■ SÉRIE D'EXERCICES ■
1. D'après la lettre, quelle période de la vie le marketing destiné aux femmes cherche-t-il à vendre ?
2. Recopiez fidèlement le passage de la lettre qui va de « Lettre de Mark » jusqu'à « cultive ton insatisfaction. » inclus.

BloguesEn as-tu vraiment besoin ?

Lettre de Mark Eting à la gent féminine

Salut, ça faisait longtemps que je t’avais écrit. Je sais, je te joue dans la tête. Je vais être honnête avec toi : je suis payé pour ça. Je me sers de toi pour vendre des produits et des services. En fait, j’ai programmé ton insatisfaction. Quand je propose une campagne marketing pour un public cible féminin, je ne veux vendre qu’une chose : la période 20-30 ans. Tout le marketing est basé là-dessus. C’est simple, hein?

Oui, tu as une espérance de vie de plus de 80 ans. Par contre, durant ta vie de femme, je vais me concentrer à t’obséder avec cette décennie ou à être nostalgique de celle-ci. Donc, tu passeras 70 ans de vie à attendre ou regretter cette période. Je travaille fort pour que tu ne vives que pour cette période et je suis assez fier : ça fonctionne. Quotidiennement, je cultive ton insatisfaction.

Pourquoi la vingtaine est-elle une période distincte? C’est la première décennie du vieillissement. Le corps commence à s’oxyder et la croissance est finie. On commence tranquillement à vieillir. Entre 20 et 30 ans, ça ne parait pas encore trop.  C’est aussi la première décennie de l’âge adulte. C’est donc la période de référence. C’est celle où tu n’as pas encore de déception majeure. Ton couple n’a pas encore craqué, ton corps n’as pas vécu des accouchements, tu n’es pas usée par le stress du travail, tu n’es pas aigrie par les malchances. Ta vie est encore peut-être parfaite. Je m’ancre dans ce souvenir de toi et je te le vends jusqu’au dernier dollar. En plus, c’est la période où tu as encore des aspirations, où tu rêves encore de projets différents. C’est le dernier moment de ta vie où tu peux « vivoter » à ta guise.

Tu connais l’expression « 30 is the new 20 », c’est moi qui l’a inventée. Pour lancer le message que ta trentaine sera comme ta vingtaine. C’est complètement faux. Ça marche bien, hein? Le pire, c’est que tu me crois. Pourquoi tu penses que le magasin s’appelle « Forever 21 »? Ça aussi, c’était mon idée. Même quand je te vends des tampons, je te mets des images de 20-30. Ridicule, non?

■ SEGMENT DE DONNÉES ■
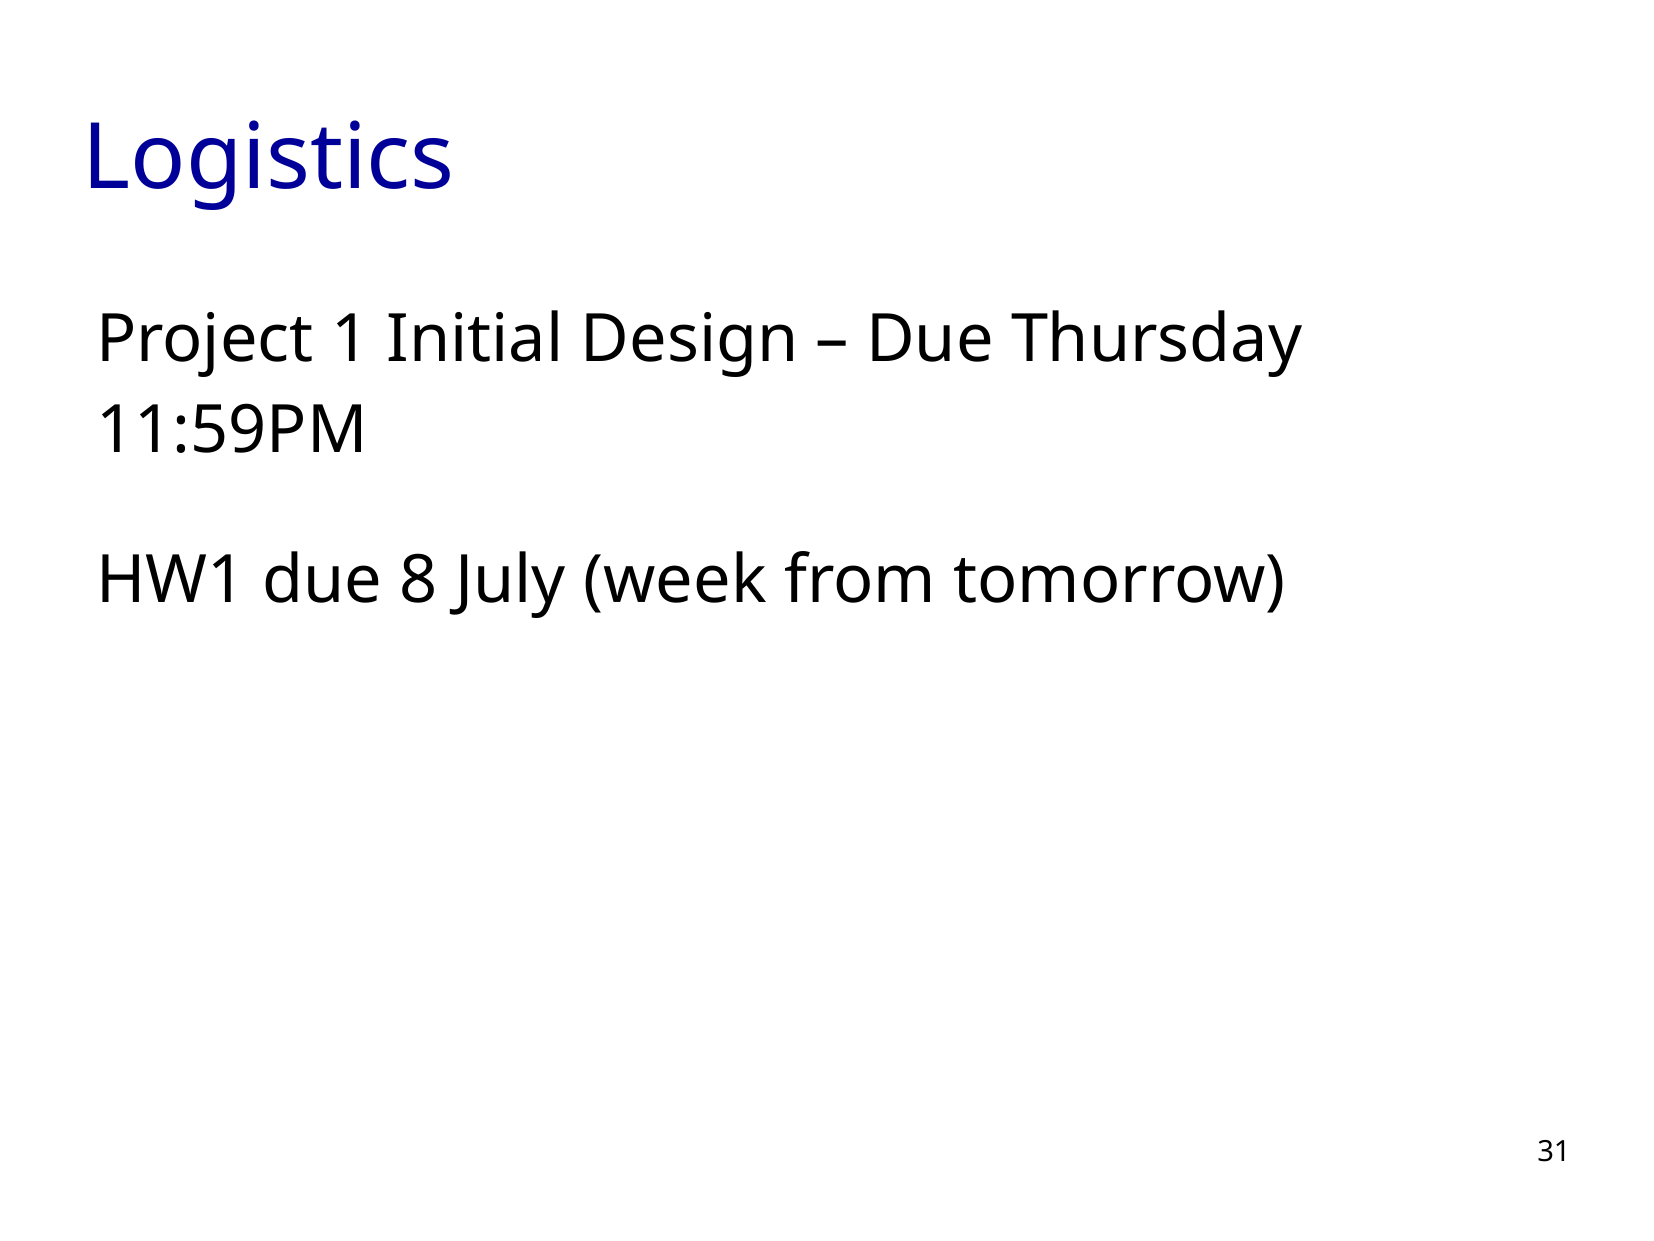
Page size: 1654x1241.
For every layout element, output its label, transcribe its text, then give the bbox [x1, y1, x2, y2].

title Logistics [82, 49, 1571, 257]
list Project 1 Initial Design – Due Thursday 11:59PM HW1 due 8 July (week from tomorrow) [60, 290, 1571, 1096]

■ CORRIGÉ PAR EXERCICE ■
1. La période des 20-30 ans.

2.
Lettre de Mark Eting à la gent féminine

Salut, ça faisait longtemps que je t’avais écrit. Je sais, je te joue dans la tête. Je vais être honnête avec toi : je suis payé pour ça. Je me sers de toi pour vendre des produits et des services. En fait, j’ai programmé ton insatisfaction. Quand je propose une campagne marketing pour un public cible féminin, je ne veux vendre qu’une chose : la période 20-30 ans. Tout le marketing est basé là-dessus. C’est simple, hein?

Oui, tu as une espérance de vie de plus de 80 ans. Par contre, durant ta vie de femme, je vais me concentrer à t’obséder avec cette décennie ou à être nostalgique de celle-ci. Donc, tu passeras 70 ans de vie à attendre ou regretter cette période. Je travaille fort pour que tu ne vives que pour cette période et je suis assez fier : ça fonctionne. Quotidiennement, je cultive ton insatisfaction.